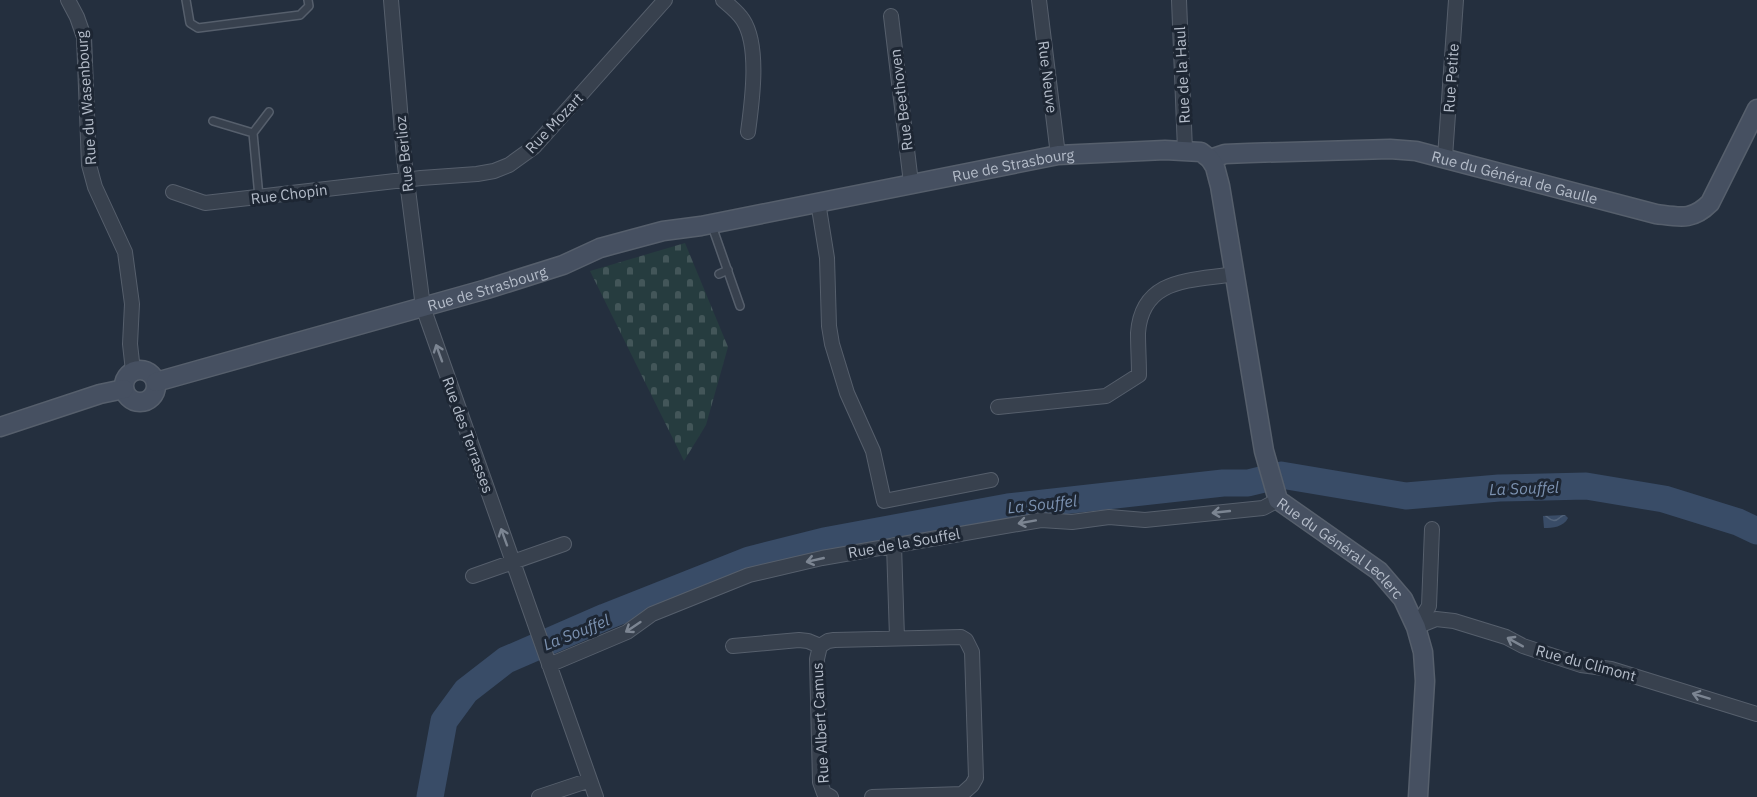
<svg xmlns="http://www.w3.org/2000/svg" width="1757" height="797" font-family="'IBM Plex Sans',sans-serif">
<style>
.cemetery{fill:url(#cemetery-stones)}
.water{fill:url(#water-waves)}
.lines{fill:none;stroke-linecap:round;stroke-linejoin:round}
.river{stroke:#394c67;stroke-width:27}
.lane-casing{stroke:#565f6c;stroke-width:10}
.street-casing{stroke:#565f6c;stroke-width:16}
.secondary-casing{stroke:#565f6c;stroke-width:21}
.lane{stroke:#38414e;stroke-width:7}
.street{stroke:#38414e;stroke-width:14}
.secondary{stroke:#465061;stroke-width:18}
.oneway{stroke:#7c8592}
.labels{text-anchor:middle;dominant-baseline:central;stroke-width:6;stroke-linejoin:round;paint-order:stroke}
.street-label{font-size:15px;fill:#b4bcc9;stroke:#1d2633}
.water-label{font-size:16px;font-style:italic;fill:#7c92b1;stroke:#1d2633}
</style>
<defs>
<pattern id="cemetery-stones" width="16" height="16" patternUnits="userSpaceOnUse" patternTransform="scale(1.5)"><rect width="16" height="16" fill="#263c3f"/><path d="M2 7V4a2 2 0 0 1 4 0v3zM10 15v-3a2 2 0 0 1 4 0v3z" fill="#435659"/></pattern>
<pattern id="water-waves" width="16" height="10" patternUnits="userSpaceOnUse" patternTransform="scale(1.5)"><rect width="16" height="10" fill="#394c67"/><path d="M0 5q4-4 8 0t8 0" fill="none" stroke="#53647b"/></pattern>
</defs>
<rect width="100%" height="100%" fill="#242f3e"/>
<path class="cemetery" d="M685,243L728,347L706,425L684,461L590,271Z"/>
<path class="water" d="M1565,515L1568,518C1564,527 1552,528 1544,528L1543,516Z"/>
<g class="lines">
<path class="river" d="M430,797L444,721L466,691L506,660L605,617L749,560L824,541L1008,507L1223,483H1248L1281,475L1406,496L1499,488L1586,486L1664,499L1738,522L1757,531"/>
<defs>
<path id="lane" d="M186,0L190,23L198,28L300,15L309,6L308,0
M213,121L253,133
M259,197L253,133L269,112
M712,226L740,306
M719,274L728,270"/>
<path id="street" d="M68,0L77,17L84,37L89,165L95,187L125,252L132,304L130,344L133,371
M391,0L404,158L423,307L596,797
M723,0C730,6 738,12 743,20C760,46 752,102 748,132
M1039,0L1058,155
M1179,0L1185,150
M891,16L911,183
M1445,157L1456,0
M173,192L205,203L421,178L477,174L494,171L509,165L534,147L665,0
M818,202L827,258L829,326L832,344L847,393L873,451L884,501L991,480
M998,407L1106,396L1139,375C1139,361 1138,347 1138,333C1142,277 1192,281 1234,274
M894,545L897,638
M473,576L564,544
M1416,627L1436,619L1454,621L1506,637L1523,646L1581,665L1611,669L1757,714
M1416,627L1429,606L1432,529
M733,646L799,640L808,641L820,646
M549,665L627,632L652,614L749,575L822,558L1041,520L1072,522L1109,517L1145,520L1263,508L1278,500
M539,797L590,780
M831,797L824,793L820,782L817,659L820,646L828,641L834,640L961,637L966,640L972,652L976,778L972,785L962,794L872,797"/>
<g id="secondary">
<path id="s1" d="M1210,159L1225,154L1249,153L1390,149L1416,151L1656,214C1680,217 1692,221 1710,203L1757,109"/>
<circle cx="140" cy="386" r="16"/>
<path id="s2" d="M156,382L487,289L563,265L600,248L663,231L701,226L1058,155L1165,150L1201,152L1210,159L1215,167L1220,186L1264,451L1278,500L1379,571L1403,599L1416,627L1423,652L1425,681L1418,797"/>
<path d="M0,427L100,394L124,389"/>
</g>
</defs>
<use href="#lane" class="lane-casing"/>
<use href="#street" class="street-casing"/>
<use href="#secondary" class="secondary-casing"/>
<use href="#lane" class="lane"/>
<use href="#street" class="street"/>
<use href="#secondary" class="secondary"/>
</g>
<defs><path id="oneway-shaft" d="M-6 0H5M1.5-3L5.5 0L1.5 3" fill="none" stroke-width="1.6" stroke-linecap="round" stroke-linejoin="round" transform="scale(1.5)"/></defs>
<g class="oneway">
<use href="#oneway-shaft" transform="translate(439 353) rotate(-110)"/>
<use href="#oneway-shaft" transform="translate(1221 512) rotate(174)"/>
<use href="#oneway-shaft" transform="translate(1027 522) rotate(170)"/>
<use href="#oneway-shaft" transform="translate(504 537) rotate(-110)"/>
<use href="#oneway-shaft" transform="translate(815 560) rotate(167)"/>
<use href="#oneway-shaft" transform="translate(633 627) rotate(146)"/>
<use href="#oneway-shaft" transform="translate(1515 642) rotate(-151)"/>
<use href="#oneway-shaft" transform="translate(1701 696) rotate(-163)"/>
</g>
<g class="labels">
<g class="street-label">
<text transform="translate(1182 75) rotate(-93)">Rue de la Haul</text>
<text transform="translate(1048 77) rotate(83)">Rue Neuve</text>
<text transform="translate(1451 78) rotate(-86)">Rue Petite</text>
<text transform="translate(86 98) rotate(-94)">Rue du Wasenbourg</text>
<text transform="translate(901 100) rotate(-97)">Rue Beethoven</text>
<text transform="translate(554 123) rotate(-47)">Rue Mozart</text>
<text transform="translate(404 154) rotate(-96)">Rue Berlioz</text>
<text stroke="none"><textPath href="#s2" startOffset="886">Rue de Strasbourg</textPath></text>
<text stroke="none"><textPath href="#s1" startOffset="309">Rue du Général de Gaulle</textPath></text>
<text transform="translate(289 194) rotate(-7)">Rue Chopin</text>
<text stroke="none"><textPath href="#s2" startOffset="344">Rue de Strasbourg</textPath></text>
<text transform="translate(468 435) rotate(70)">Rue des Terrasses</text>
<text transform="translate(904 543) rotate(-10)">Rue de la Souffel</text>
<text stroke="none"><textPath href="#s2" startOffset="1514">Rue du Général Leclerc</textPath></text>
<text transform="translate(1586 663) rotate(15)">Rue du Climont</text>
<text transform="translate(820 723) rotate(-93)">Rue Albert Camus</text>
</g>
<g class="water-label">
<text transform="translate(1524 488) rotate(-2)">La Souffel</text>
<text transform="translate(1042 504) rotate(-6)">La Souffel</text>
<text transform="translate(576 632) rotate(-22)">La Souffel</text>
</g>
</g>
</svg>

○ ○ ○ ○

* [Exercise directions]:
Each record above is to be returned unchanged, while any picture it holds stays out.

* [Problem solution]:
<svg xmlns="http://www.w3.org/2000/svg" width="1757" height="797" font-family="'IBM Plex Sans',sans-serif">
<style>
.cemetery{fill:url(#cemetery-stones)}
.water{fill:url(#water-waves)}
.lines{fill:none;stroke-linecap:round;stroke-linejoin:round}
.river{stroke:#394c67;stroke-width:27}
.lane-casing{stroke:#565f6c;stroke-width:10}
.street-casing{stroke:#565f6c;stroke-width:16}
.secondary-casing{stroke:#565f6c;stroke-width:21}
.lane{stroke:#38414e;stroke-width:7}
.street{stroke:#38414e;stroke-width:14}
.secondary{stroke:#465061;stroke-width:18}
.oneway{stroke:#7c8592}
.labels{text-anchor:middle;dominant-baseline:central;stroke-width:6;stroke-linejoin:round;paint-order:stroke}
.street-label{font-size:15px;fill:#b4bcc9;stroke:#1d2633}
.water-label{font-size:16px;font-style:italic;fill:#7c92b1;stroke:#1d2633}
</style>
<defs>
<pattern id="cemetery-stones" width="16" height="16" patternUnits="userSpaceOnUse" patternTransform="scale(1.5)"><rect width="16" height="16" fill="#263c3f"/><path d="M2 7V4a2 2 0 0 1 4 0v3zM10 15v-3a2 2 0 0 1 4 0v3z" fill="#435659"/></pattern>
<pattern id="water-waves" width="16" height="10" patternUnits="userSpaceOnUse" patternTransform="scale(1.5)"><rect width="16" height="10" fill="#394c67"/><path d="M0 5q4-4 8 0t8 0" fill="none" stroke="#53647b"/></pattern>
</defs>
<rect width="100%" height="100%" fill="#242f3e"/>
<path class="cemetery" d="M685,243L728,347L706,425L684,461L590,271Z"/>
<path class="water" d="M1565,515L1568,518C1564,527 1552,528 1544,528L1543,516Z"/>
<g class="lines">
<path class="river" d="M430,797L444,721L466,691L506,660L605,617L749,560L824,541L1008,507L1223,483H1248L1281,475L1406,496L1499,488L1586,486L1664,499L1738,522L1757,531"/>
<defs>
<path id="lane" d="M186,0L190,23L198,28L300,15L309,6L308,0
M213,121L253,133
M259,197L253,133L269,112
M712,226L740,306
M719,274L728,270"/>
<path id="street" d="M68,0L77,17L84,37L89,165L95,187L125,252L132,304L130,344L133,371
M391,0L404,158L423,307L596,797
M723,0C730,6 738,12 743,20C760,46 752,102 748,132
M1039,0L1058,155
M1179,0L1185,150
M891,16L911,183
M1445,157L1456,0
M173,192L205,203L421,178L477,174L494,171L509,165L534,147L665,0
M818,202L827,258L829,326L832,344L847,393L873,451L884,501L991,480
M998,407L1106,396L1139,375C1139,361 1138,347 1138,333C1142,277 1192,281 1234,274
M894,545L897,638
M473,576L564,544
M1416,627L1436,619L1454,621L1506,637L1523,646L1581,665L1611,669L1757,714
M1416,627L1429,606L1432,529
M733,646L799,640L808,641L820,646
M549,665L627,632L652,614L749,575L822,558L1041,520L1072,522L1109,517L1145,520L1263,508L1278,500
M539,797L590,780
M831,797L824,793L820,782L817,659L820,646L828,641L834,640L961,637L966,640L972,652L976,778L972,785L962,794L872,797"/>
<g id="secondary">
<path id="s1" d="M1210,159L1225,154L1249,153L1390,149L1416,151L1656,214C1680,217 1692,221 1710,203L1757,109"/>
<circle cx="140" cy="386" r="16"/>
<path id="s2" d="M156,382L487,289L563,265L600,248L663,231L701,226L1058,155L1165,150L1201,152L1210,159L1215,167L1220,186L1264,451L1278,500L1379,571L1403,599L1416,627L1423,652L1425,681L1418,797"/>
<path d="M0,427L100,394L124,389"/>
</g>
</defs>
<use href="#lane" class="lane-casing"/>
<use href="#street" class="street-casing"/>
<use href="#secondary" class="secondary-casing"/>
<use href="#lane" class="lane"/>
<use href="#street" class="street"/>
<use href="#secondary" class="secondary"/>
</g>
<defs><path id="oneway-shaft" d="M-6 0H5M1.5-3L5.5 0L1.5 3" fill="none" stroke-width="1.6" stroke-linecap="round" stroke-linejoin="round" transform="scale(1.5)"/></defs>
<g class="oneway">
<use href="#oneway-shaft" transform="translate(439 353) rotate(-110)"/>
<use href="#oneway-shaft" transform="translate(1221 512) rotate(174)"/>
<use href="#oneway-shaft" transform="translate(1027 522) rotate(170)"/>
<use href="#oneway-shaft" transform="translate(504 537) rotate(-110)"/>
<use href="#oneway-shaft" transform="translate(815 560) rotate(167)"/>
<use href="#oneway-shaft" transform="translate(633 627) rotate(146)"/>
<use href="#oneway-shaft" transform="translate(1515 642) rotate(-151)"/>
<use href="#oneway-shaft" transform="translate(1701 696) rotate(-163)"/>
</g>
<g class="labels">
<g class="street-label">
<text transform="translate(1182 75) rotate(-93)">Rue de la Haul</text>
<text transform="translate(1048 77) rotate(83)">Rue Neuve</text>
<text transform="translate(1451 78) rotate(-86)">Rue Petite</text>
<text transform="translate(86 98) rotate(-94)">Rue du Wasenbourg</text>
<text transform="translate(901 100) rotate(-97)">Rue Beethoven</text>
<text transform="translate(554 123) rotate(-47)">Rue Mozart</text>
<text transform="translate(404 154) rotate(-96)">Rue Berlioz</text>
<text stroke="none"><textPath href="#s2" startOffset="886">Rue de Strasbourg</textPath></text>
<text stroke="none"><textPath href="#s1" startOffset="309">Rue du Général de Gaulle</textPath></text>
<text transform="translate(289 194) rotate(-7)">Rue Chopin</text>
<text stroke="none"><textPath href="#s2" startOffset="344">Rue de Strasbourg</textPath></text>
<text transform="translate(468 435) rotate(70)">Rue des Terrasses</text>
<text transform="translate(904 543) rotate(-10)">Rue de la Souffel</text>
<text stroke="none"><textPath href="#s2" startOffset="1514">Rue du Général Leclerc</textPath></text>
<text transform="translate(1586 663) rotate(15)">Rue du Climont</text>
<text transform="translate(820 723) rotate(-93)">Rue Albert Camus</text>
</g>
<g class="water-label">
<text transform="translate(1524 488) rotate(-2)">La Souffel</text>
<text transform="translate(1042 504) rotate(-6)">La Souffel</text>
<text transform="translate(576 632) rotate(-22)">La Souffel</text>
</g>
</g>
</svg>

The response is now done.